Exercise directions: Can you quote every one of the records below word for word?
>> start Recorded data
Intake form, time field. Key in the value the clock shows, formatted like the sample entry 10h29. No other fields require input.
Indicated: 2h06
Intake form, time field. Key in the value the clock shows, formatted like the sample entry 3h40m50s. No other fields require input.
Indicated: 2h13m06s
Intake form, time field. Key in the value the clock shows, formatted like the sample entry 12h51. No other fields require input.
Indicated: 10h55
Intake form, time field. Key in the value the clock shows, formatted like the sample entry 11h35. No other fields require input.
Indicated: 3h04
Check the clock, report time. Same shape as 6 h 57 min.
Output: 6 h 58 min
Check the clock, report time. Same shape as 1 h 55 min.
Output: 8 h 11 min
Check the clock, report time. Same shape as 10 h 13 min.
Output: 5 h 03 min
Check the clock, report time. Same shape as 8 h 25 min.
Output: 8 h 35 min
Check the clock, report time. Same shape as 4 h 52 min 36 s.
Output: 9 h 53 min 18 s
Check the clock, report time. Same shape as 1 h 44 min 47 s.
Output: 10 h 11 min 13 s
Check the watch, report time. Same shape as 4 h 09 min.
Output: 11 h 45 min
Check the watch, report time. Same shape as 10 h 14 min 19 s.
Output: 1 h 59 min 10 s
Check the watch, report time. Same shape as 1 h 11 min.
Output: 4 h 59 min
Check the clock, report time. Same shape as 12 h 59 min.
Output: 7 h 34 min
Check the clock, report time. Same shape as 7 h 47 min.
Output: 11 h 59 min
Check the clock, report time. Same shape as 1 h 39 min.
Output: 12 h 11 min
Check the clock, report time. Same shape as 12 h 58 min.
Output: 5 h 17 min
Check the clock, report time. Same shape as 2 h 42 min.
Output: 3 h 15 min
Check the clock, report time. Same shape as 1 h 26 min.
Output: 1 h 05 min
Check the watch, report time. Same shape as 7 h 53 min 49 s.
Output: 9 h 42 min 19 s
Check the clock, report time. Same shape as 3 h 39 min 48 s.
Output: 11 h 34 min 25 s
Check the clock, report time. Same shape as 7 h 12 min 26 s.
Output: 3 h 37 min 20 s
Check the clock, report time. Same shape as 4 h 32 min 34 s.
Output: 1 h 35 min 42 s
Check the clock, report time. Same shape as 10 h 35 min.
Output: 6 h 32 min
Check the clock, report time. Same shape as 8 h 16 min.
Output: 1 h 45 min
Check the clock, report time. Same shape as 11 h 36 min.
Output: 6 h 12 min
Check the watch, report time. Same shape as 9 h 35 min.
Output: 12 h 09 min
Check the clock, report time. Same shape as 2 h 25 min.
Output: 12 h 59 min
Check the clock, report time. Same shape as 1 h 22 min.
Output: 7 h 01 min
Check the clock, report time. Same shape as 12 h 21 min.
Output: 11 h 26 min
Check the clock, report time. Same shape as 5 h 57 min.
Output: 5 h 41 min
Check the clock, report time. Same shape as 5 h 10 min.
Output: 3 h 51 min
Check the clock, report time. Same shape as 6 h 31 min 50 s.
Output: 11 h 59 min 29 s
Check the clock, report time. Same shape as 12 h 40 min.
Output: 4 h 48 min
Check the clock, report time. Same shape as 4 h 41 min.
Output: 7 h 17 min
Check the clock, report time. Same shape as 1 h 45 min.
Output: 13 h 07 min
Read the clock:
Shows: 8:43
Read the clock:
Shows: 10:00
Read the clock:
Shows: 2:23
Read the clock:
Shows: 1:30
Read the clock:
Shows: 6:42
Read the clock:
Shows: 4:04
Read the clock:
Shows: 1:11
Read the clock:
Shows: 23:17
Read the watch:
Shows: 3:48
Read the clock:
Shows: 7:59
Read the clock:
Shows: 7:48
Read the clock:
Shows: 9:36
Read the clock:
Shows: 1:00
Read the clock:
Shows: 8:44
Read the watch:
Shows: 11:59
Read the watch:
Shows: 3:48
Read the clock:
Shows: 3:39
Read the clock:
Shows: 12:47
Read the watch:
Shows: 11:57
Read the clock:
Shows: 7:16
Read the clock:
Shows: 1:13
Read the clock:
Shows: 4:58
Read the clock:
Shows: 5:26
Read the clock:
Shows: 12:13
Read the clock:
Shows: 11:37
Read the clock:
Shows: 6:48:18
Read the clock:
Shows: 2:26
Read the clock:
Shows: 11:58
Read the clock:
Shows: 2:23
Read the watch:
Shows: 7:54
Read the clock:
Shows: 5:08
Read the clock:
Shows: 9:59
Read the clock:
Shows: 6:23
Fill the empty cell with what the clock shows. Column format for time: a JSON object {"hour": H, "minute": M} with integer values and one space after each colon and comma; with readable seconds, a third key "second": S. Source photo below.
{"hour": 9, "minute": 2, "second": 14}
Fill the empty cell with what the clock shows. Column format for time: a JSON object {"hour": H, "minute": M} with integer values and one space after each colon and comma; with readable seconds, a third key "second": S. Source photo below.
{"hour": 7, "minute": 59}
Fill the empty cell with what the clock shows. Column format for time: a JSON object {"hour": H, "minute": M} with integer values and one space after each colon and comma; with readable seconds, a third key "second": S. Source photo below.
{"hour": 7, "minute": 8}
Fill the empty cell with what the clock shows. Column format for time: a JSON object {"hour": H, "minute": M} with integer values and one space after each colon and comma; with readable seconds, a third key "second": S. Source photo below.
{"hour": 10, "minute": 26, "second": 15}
>> end Recorded data
Task solution:
Intake form, time field. Key in the value the clock shows, formatted like the sample entry 10h29. No other fields require input.
Indicated: 2h06
Intake form, time field. Key in the value the clock shows, formatted like the sample entry 3h40m50s. No other fields require input.
Indicated: 2h13m06s
Intake form, time field. Key in the value the clock shows, formatted like the sample entry 12h51. No other fields require input.
Indicated: 10h55
Intake form, time field. Key in the value the clock shows, formatted like the sample entry 11h35. No other fields require input.
Indicated: 3h04
Check the clock, report time. Same shape as 6 h 57 min.
Output: 6 h 58 min
Check the clock, report time. Same shape as 1 h 55 min.
Output: 8 h 11 min
Check the clock, report time. Same shape as 10 h 13 min.
Output: 5 h 03 min
Check the clock, report time. Same shape as 8 h 25 min.
Output: 8 h 35 min
Check the clock, report time. Same shape as 4 h 52 min 36 s.
Output: 9 h 53 min 18 s
Check the clock, report time. Same shape as 1 h 44 min 47 s.
Output: 10 h 11 min 13 s
Check the watch, report time. Same shape as 4 h 09 min.
Output: 11 h 45 min
Check the watch, report time. Same shape as 10 h 14 min 19 s.
Output: 1 h 59 min 10 s
Check the watch, report time. Same shape as 1 h 11 min.
Output: 4 h 59 min
Check the clock, report time. Same shape as 12 h 59 min.
Output: 7 h 34 min
Check the clock, report time. Same shape as 7 h 47 min.
Output: 11 h 59 min
Check the clock, report time. Same shape as 1 h 39 min.
Output: 12 h 11 min
Check the clock, report time. Same shape as 12 h 58 min.
Output: 5 h 17 min
Check the clock, report time. Same shape as 2 h 42 min.
Output: 3 h 15 min
Check the clock, report time. Same shape as 1 h 26 min.
Output: 1 h 05 min
Check the watch, report time. Same shape as 7 h 53 min 49 s.
Output: 9 h 42 min 19 s
Check the clock, report time. Same shape as 3 h 39 min 48 s.
Output: 11 h 34 min 25 s
Check the clock, report time. Same shape as 7 h 12 min 26 s.
Output: 3 h 37 min 20 s
Check the clock, report time. Same shape as 4 h 32 min 34 s.
Output: 1 h 35 min 42 s
Check the clock, report time. Same shape as 10 h 35 min.
Output: 6 h 32 min
Check the clock, report time. Same shape as 8 h 16 min.
Output: 1 h 45 min
Check the clock, report time. Same shape as 11 h 36 min.
Output: 6 h 12 min
Check the watch, report time. Same shape as 9 h 35 min.
Output: 12 h 09 min
Check the clock, report time. Same shape as 2 h 25 min.
Output: 12 h 59 min
Check the clock, report time. Same shape as 1 h 22 min.
Output: 7 h 01 min
Check the clock, report time. Same shape as 12 h 21 min.
Output: 11 h 26 min
Check the clock, report time. Same shape as 5 h 57 min.
Output: 5 h 41 min
Check the clock, report time. Same shape as 5 h 10 min.
Output: 3 h 51 min
Check the clock, report time. Same shape as 6 h 31 min 50 s.
Output: 11 h 59 min 29 s
Check the clock, report time. Same shape as 12 h 40 min.
Output: 4 h 48 min
Check the clock, report time. Same shape as 4 h 41 min.
Output: 7 h 17 min
Check the clock, report time. Same shape as 1 h 45 min.
Output: 13 h 07 min
Read the clock:
Shows: 8:43
Read the clock:
Shows: 10:00
Read the clock:
Shows: 2:23
Read the clock:
Shows: 1:30
Read the clock:
Shows: 6:42
Read the clock:
Shows: 4:04
Read the clock:
Shows: 1:11
Read the clock:
Shows: 23:17
Read the watch:
Shows: 3:48
Read the clock:
Shows: 7:59
Read the clock:
Shows: 7:48
Read the clock:
Shows: 9:36
Read the clock:
Shows: 1:00
Read the clock:
Shows: 8:44
Read the watch:
Shows: 11:59
Read the watch:
Shows: 3:48
Read the clock:
Shows: 3:39
Read the clock:
Shows: 12:47
Read the watch:
Shows: 11:57
Read the clock:
Shows: 7:16
Read the clock:
Shows: 1:13
Read the clock:
Shows: 4:58
Read the clock:
Shows: 5:26
Read the clock:
Shows: 12:13
Read the clock:
Shows: 11:37
Read the clock:
Shows: 6:48:18
Read the clock:
Shows: 2:26
Read the clock:
Shows: 11:58
Read the clock:
Shows: 2:23
Read the watch:
Shows: 7:54
Read the clock:
Shows: 5:08
Read the clock:
Shows: 9:59
Read the clock:
Shows: 6:23
Fill the empty cell with what the clock shows. Column format for time: a JSON object {"hour": H, "minute": M} with integer values and one space after each colon and comma; with readable seconds, a third key "second": S. Source photo below.
{"hour": 9, "minute": 2, "second": 14}
Fill the empty cell with what the clock shows. Column format for time: a JSON object {"hour": H, "minute": M} with integer values and one space after each colon and comma; with readable seconds, a third key "second": S. Source photo below.
{"hour": 7, "minute": 59}
Fill the empty cell with what the clock shows. Column format for time: a JSON object {"hour": H, "minute": M} with integer values and one space after each colon and comma; with readable seconds, a third key "second": S. Source photo below.
{"hour": 7, "minute": 8}
Fill the empty cell with what the clock shows. Column format for time: a JSON object {"hour": H, "minute": M} with integer values and one space after each colon and comma; with readable seconds, a third key "second": S. Source photo below.
{"hour": 10, "minute": 26, "second": 15}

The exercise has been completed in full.